Robust gains from fees in wealth, trading and insurance drove non-interest income 13% higher. OCBC’s private bank unit has been adding relationship managers, and clients are increasing trading activities in anticipation of rate cuts, according to Jason Moo, CEO of Bank of Singapore Ltd.  

“The trading and other income beat was supported by more recurring lines, such as insurance and customer flows,” said Sam Wong and Shujin Chen, Jefferies Hong Kong Ltd. analysts. The bank’s asset quality fared better than its local rival United Overseas Bank Ltd., they said.

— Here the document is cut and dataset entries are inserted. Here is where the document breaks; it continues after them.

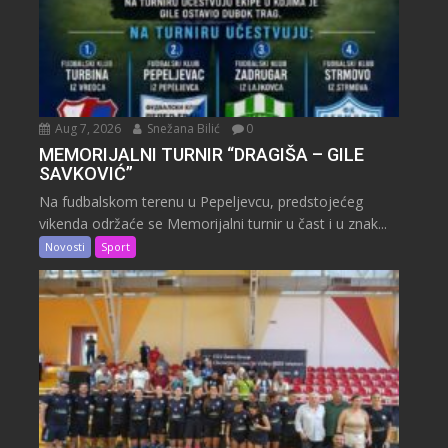
Aug 7, 2026
Snežana Bilić
0
MEMORIJALNI TURNIR “DRAGIŠA – GILE
SAVKOVIĆ”
Na fudbalskom terenu u Pepeljevcu, predstojećeg
vikenda održaće se Memorijalni turnir u čast i u znak...
Novosti
Sport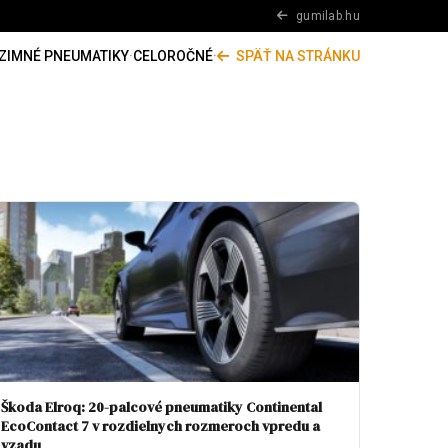
gumilab.hu
ZIMNÉ PNEUMATIKY
·
CELOROČNÉ
·
SPÄŤ NA STRÁNKU
Škoda Elroq: 20-palcové pneumatiky Continental
EcoContact 7 v rozdielnych rozmeroch vpredu a
vzadu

UOB posted a 1% drop in net income, excluding one-off costs, on Thursday. DBS Group Holdings Ltd., Southeast Asia’s largest lender, will publish its figures on Aug. 7.

Deals Pursuit

OCBC’s elevated common equity Tier-1 ratio signals the bank may still have dry powder for acquisitions. It completed a takeover of an Indonesian bank in May, and in the same month, announced a S$1.4 billion bid to take full control of Singapore insurer Great Eastern Holdings Ltd. 

At the close of the offer in July, OCBC and concert parties garnered 93.52% of shares in the insurer. Great Eastern’s independent financial adviser EY had supported the bid, calling it “not fair but reasonable.” Wong said at the briefing that there are discussions to offer Great Eastern products in Greater China, expanding it from the current Southeast Asia markets. 

Any future offer to mop up the remaining shares will be made in the interest of the bank and its shareholders, OCBC said. It will be “prudent and calibrated in our approach, striking a balance between cost and returns,” the lender said. 

OCBC’s high capital levels will be maintained to brace for any uncertainties, Wong said. There is room for acquisitions if suitable opportunities come up, or to also distribute it to shareholders, she added.  

Other highlights from the results:

  • Interim dividend raised 10% to 44 Singapore cents a share
  • Wealth management fees rose 17% to S$212 million
  • Wealth AUM expanded 2% to S$279 billion
  • Trading income rose more than 14% to S$356 million
  • Common equity Tier-1 ratio 15.5%, from 15.4% a year ago
  • Net interest margin at 2.2%
  • Allowances for loans, other assets S$144 million, down 43%
  • Commercial real estate office sector at 11% of group loans and is largely secured

(Adds analyst comment in fifth paragraph, and earning details throughout.)